Trinitarians have ended up making ridiculous statements because
they’ve separated the ‘nature’ of Jesus from the person of Jesus.
“He permitted his own flesh to weep, although it was in its nature
tearless and incapable of grief” (Cyril of Alexandria, Commentary
in John, 7). “He felt pain for us, but not with our senses;
he was found in fashion as a man, with a body which could feel pain,
but his nature could not feel pain” (Hilary). “In the complete and
perfect nature of very man, very God was born” (Leo, Tome
5)(2). This is all ridiculous- because
these theologians are talking about a nature as if it’s somehow
separate from Jesus as a person. And we non-trinitarians need to
be careful we don’t make the same mistake. Forget the theological
terms, the talk about ‘wearing a nature’; but focus upon the person
of Jesus. The terms end up distracting people from focus upon Him
as a person; and it’s that focus which is the essence of true ,
Jesus-centred spirituality. The meaning and victory of the Lord
Jesus depend upon far more than simply ‘nature’. So much of the
‘trinity’ debate has totally missed this point. It was His personality,
Him, not the words we use to define ‘nature’, that is so
Wading through all the empty, passionless theology about Jesus, it becomes
apparent that the first error was to draw a distinction between
the historical Jesus, i.e. the actual person who walked around Galilee,
and what was known as “the post-Easter Jesus”, “the Jesus of faith”,
the “kerygmatic [i.e. ‘proclaimed’] Christ”, i.e. the image of Jesus
which was proclaimed by the church, and in which one was supposed
to place their faith. Here we must give full weight to the Biblical
statement that Jesus is the same yesterday, today and forever. Who
He was then is essentially who He is now, and who He ever will be.

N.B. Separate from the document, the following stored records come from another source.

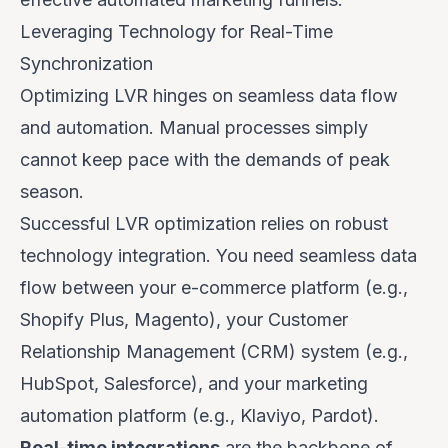
Leveraging Technology for Real-Time
Synchronization
Optimizing LVR hinges on seamless data flow
and automation. Manual processes simply
cannot keep pace with the demands of peak
season.
Successful LVR optimization relies on robust
technology integration. You need seamless data
flow between your e-commerce platform (e.g.,
Shopify Plus, Magento), your Customer
Relationship Management (CRM) system (e.g.,
HubSpot, Salesforce), and your marketing
automation platform (e.g., Klaviyo, Pardot).
Real-time integrations
are the backbone of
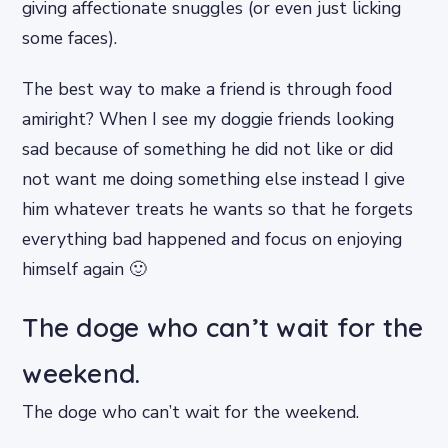
giving affectionate snuggles (or even just licking
some faces).
The best way to make a friend is through food
amiright? When I see my doggie friends looking
sad because of something he did not like or did
not want me doing something else instead I give
him whatever treats he wants so that he forgets
everything bad happened and focus on enjoying
himself again 🙂
The doge who can’t wait for the
weekend.
The doge who can’t wait for the weekend.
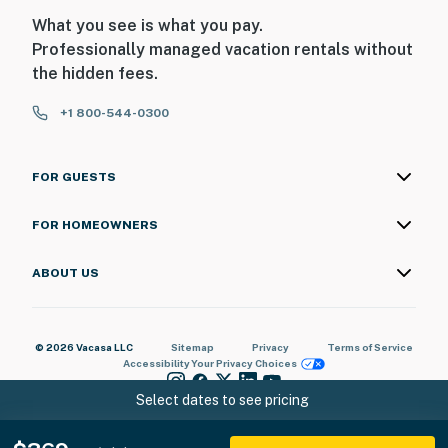
What you see is what you pay.
Professionally managed vacation rentals without
the hidden fees.
+1 800-544-0300
FOR GUESTS
FOR HOMEOWNERS
ABOUT US
© 2026 Vacasa LLC
Sitemap
Privacy
Terms of Service
Accessibility
Your Privacy Choices
Select dates to see pricing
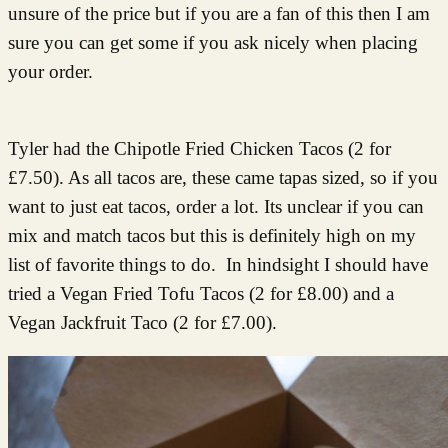
unsure of the price but if you are a fan of this then I am
sure you can get some if you ask nicely when placing
your order.
Tyler had the Chipotle Fried Chicken Tacos (2 for
£7.50). As all tacos are, these came tapas sized, so if you
want to just eat tacos, order a lot. Its unclear if you can
mix and match tacos but this is definitely high on my
list of favorite things to do. In hindsight I should have
tried a Vegan Fried Tofu Tacos (2 for £8.00) and a
Vegan Jackfruit Taco (2 for £7.00).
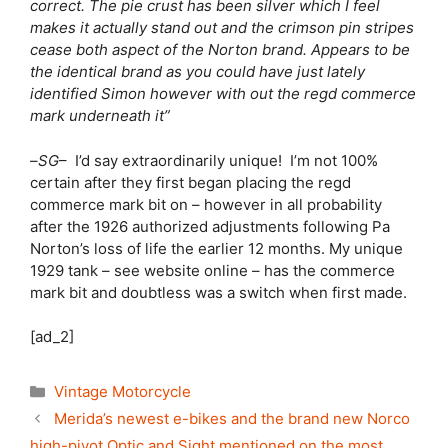
correct. The pie crust has been silver which I feel
makes it actually stand out and the crimson pin stripes
cease both aspect of the Norton brand. Appears to be
the identical brand as you could have just lately
identified Simon however with out the regd commerce
mark underneath it”
–
SG
– I’d say extraordinarily unique! I’m not 100%
certain after they first began placing the regd
commerce mark bit on – however in all probability
after the 1926 authorized adjustments following Pa
Norton’s loss of life the earlier 12 months. My unique
1929 tank – see website online – has the commerce
mark bit and doubtless was a switch when first made.
[ad_2]
Categories
Vintage Motorcycle
Merida’s newest e-bikes and the brand new Norco
high-pivot Optic and Sight mentioned on the most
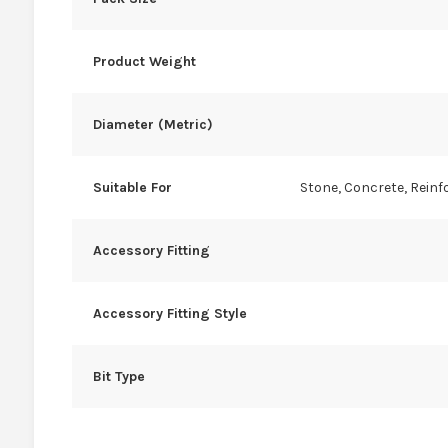
Product Weight
Diameter (Metric)
Suitable For
Stone, Concrete, Reinf
Accessory Fitting
Accessory Fitting Style
Bit Type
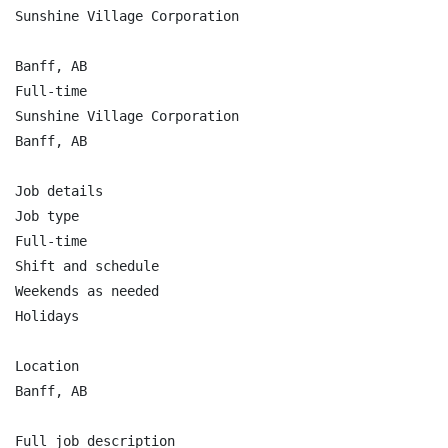
Sunshine Village Corporation

Banff, AB

Full-time

Sunshine Village Corporation

Banff, AB

Job details

Job type

Full-time

Shift and schedule

Weekends as needed

Holidays

Location

Banff, AB

Full job description
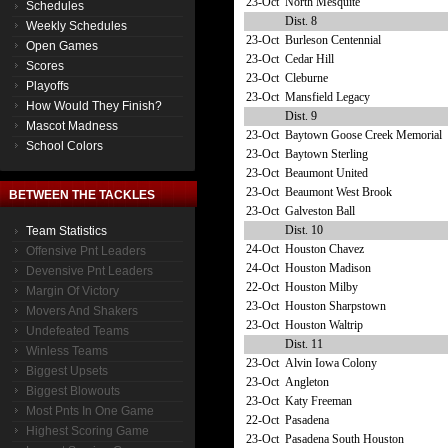
23-Oct
North Mesquite
Schedules
Dist. 8
Weekly Schedules
23-Oct
Burleson Centennial
Open Games
23-Oct
Cedar Hill
Scores
23-Oct
Cleburne
Playoffs
23-Oct
Mansfield Legacy
How Would They Finish?
Dist. 9
Mascot Madness
23-Oct
Baytown Goose Creek Memorial
School Colors
23-Oct
Baytown Sterling
23-Oct
Beaumont United
23-Oct
Beaumont West Brook
BETWEEN THE TACKLES
23-Oct
Galveston Ball
Dist. 10
Team Statistics
24-Oct
Houston Chavez
Offensive Pnt Leaders
24-Oct
Houston Madison
Devensive Pnt Leaders
22-Oct
Houston Milby
Margin Of Victory
23-Oct
Houston Sharpstown
Movers And Shakers
23-Oct
Houston Waltrip
Undefeated Teams
Dist. 11
Winless Teams
23-Oct
Alvin Iowa Colony
Biggest Upsets
23-Oct
Angleton
Biggest Blowouts
23-Oct
Katy Freeman
Most Pnts In One Game
22-Oct
Pasadena
Highest Scoring Game
23-Oct
Pasadena South Houston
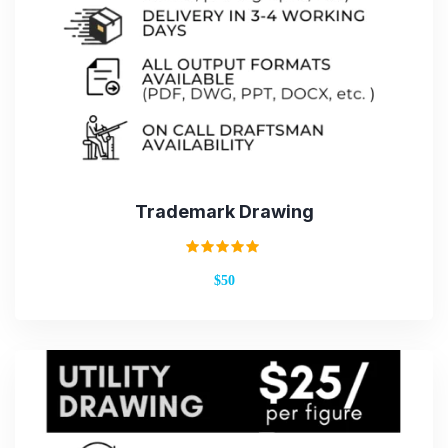
Trademark Drawing
Rated
$50
5.00
out of 5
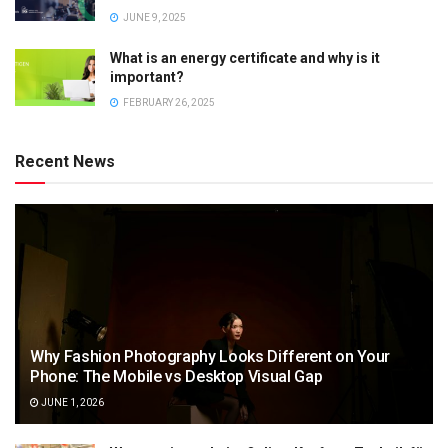
JUNE 9, 2025
What is an energy certificate and why is it
important?
FEBRUARY 26, 2025
Recent News
Why Fashion Photography Looks Different on Your
Phone: The Mobile vs Desktop Visual Gap
JUNE 1, 2026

This approach cuts right through all the waffle about the trinity,
the countless councils of churches and churchmen. Who Jesus was
then, in the essence of His teaching and personality, is who He
is now. We place our faith in the same basic person as did the brave
men and women who first followed Him around the paths over the Galilean
hills and the uneven streets of Jerusalem, Capernaum and Bethany.
Yes, His nature has now been changed; He is immortal. But the same
basic person. The image we have of Him is that faithfully portrayed
by the first apostles; and not that created by centuries and layers
of later theological reflection. We place our faith in the Man who
really was and is, not in a Jesus created by men who exists nowhere
but in their own minds and theologies. This, perhaps above all,
is the reason I am not a trinitarian; and why I think it’s so important
not to be.
Additionally, it seems to me that there has been a chronic and
even wilful failure to realize that Divine language can be applied
to a person without making them God Himself in person. There are
examples of this. And additionally, there are even non-Biblical
examples of it. The great Rabbi Hillel was fond of taking language
about God and applying it to himself- but this doesn't mean that
he claimed to be, nor was, God Himself in person(3).
(1) Hitler's Table-Talk: Hitler's
Conversations Recorded by Martin Bormann (Oxford: O.U.P., 1988)
pp. 76, 721.
(2) All quoted from T.H. Bindley,
The Oecumenical Documents of the Faith (London: Methuen,
(3) David Flusser, 'Hillel's Self-Awareness And
Jesus', in Judaism And The Origins Of Christianity
(Jerusalem: Magnes, 1988) pp. 509-514.